My thoughts exactly. If the kids use aimbots in FPS they're going to cheat to this too. It's going to lose all its value when the first kid comes up having maxed out experience points on all genres after two days of use.
 
As the assistant principal for an urban grade school, I am always on the lookout for ways to encourage students to read. However, I am afraid that this idea may have a serious flaw. If, as a child, all I have to do is scan the book with my phone to get the xp, where is the proof that I actually read the book? Wouldn't a visit to the local library have the potential to give me access to acquiring tons of xp? Are today's gaming youngsters, who come from a culture of cheat codes and hacks, supposed to be put on the honor's system in this regard? :confused:

I understand the concern, but I don't understand why you are focusing on the negative and not aiming to help find a solution...

I am a big reader, at least one book a every two weeks, and one of the books I read gave me this idea, that I am following. It was written by Terry Goodkind in the book "Wizard's first Rule". I quote "think of the solution, not the problem".

What if there was a version of the app where you could have several different users? The teacher could download that version on his/her device and scan the books that the kids borrow from the library. Next question might be: What if the kids bring a book back that isn't in the system, is it fair then? Well, either provide a lite version of the app where you can scan and make sure the book is in there, or the teacher can them manually assign points....

I'm sure you understand where I'm going with this. My point is, this is a great idea. The future is computers and handheld devices, we must incorporate that into everything. And book reading has been an issue of late. Therefore, I think this a great idea.

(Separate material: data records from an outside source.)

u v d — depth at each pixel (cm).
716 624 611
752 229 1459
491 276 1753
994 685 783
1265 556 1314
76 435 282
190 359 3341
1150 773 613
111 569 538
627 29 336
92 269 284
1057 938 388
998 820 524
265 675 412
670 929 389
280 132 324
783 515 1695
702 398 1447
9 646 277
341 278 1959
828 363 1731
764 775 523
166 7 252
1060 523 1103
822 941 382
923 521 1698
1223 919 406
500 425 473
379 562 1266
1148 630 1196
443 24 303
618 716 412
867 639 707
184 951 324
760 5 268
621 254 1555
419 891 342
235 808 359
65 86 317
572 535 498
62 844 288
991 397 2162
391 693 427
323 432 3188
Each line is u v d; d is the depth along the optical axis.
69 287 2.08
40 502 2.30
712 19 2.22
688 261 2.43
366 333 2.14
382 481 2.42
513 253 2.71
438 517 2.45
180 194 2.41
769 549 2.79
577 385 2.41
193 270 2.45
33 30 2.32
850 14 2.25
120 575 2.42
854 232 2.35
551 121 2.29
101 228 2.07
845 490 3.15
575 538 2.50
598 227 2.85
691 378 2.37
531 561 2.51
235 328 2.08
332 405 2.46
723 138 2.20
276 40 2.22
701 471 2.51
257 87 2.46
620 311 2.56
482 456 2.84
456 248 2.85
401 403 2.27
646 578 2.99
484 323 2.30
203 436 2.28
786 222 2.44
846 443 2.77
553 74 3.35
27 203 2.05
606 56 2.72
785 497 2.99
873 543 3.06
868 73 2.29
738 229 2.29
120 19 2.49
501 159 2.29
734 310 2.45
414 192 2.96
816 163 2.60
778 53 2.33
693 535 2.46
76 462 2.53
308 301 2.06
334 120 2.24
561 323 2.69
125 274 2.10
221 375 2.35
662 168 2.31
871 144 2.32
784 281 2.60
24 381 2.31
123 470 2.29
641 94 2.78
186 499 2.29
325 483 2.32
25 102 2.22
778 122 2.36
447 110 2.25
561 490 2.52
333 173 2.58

Remember, it is new and still being developed. Possibilities are great...
 
Agreed David; as well the current system only has 30 badges, out of hundreds of genres, hundreds of thousands of books? Seems narrow.

It also reminds me of this, because well, it is EXACTLY this:
http://youtu.be/vnTGqw1qTV8

That's actually kind of awesome... I don't like the idea of being advertised to every second of the day, but it'd probably be worth it if there are actually good and legitimate award.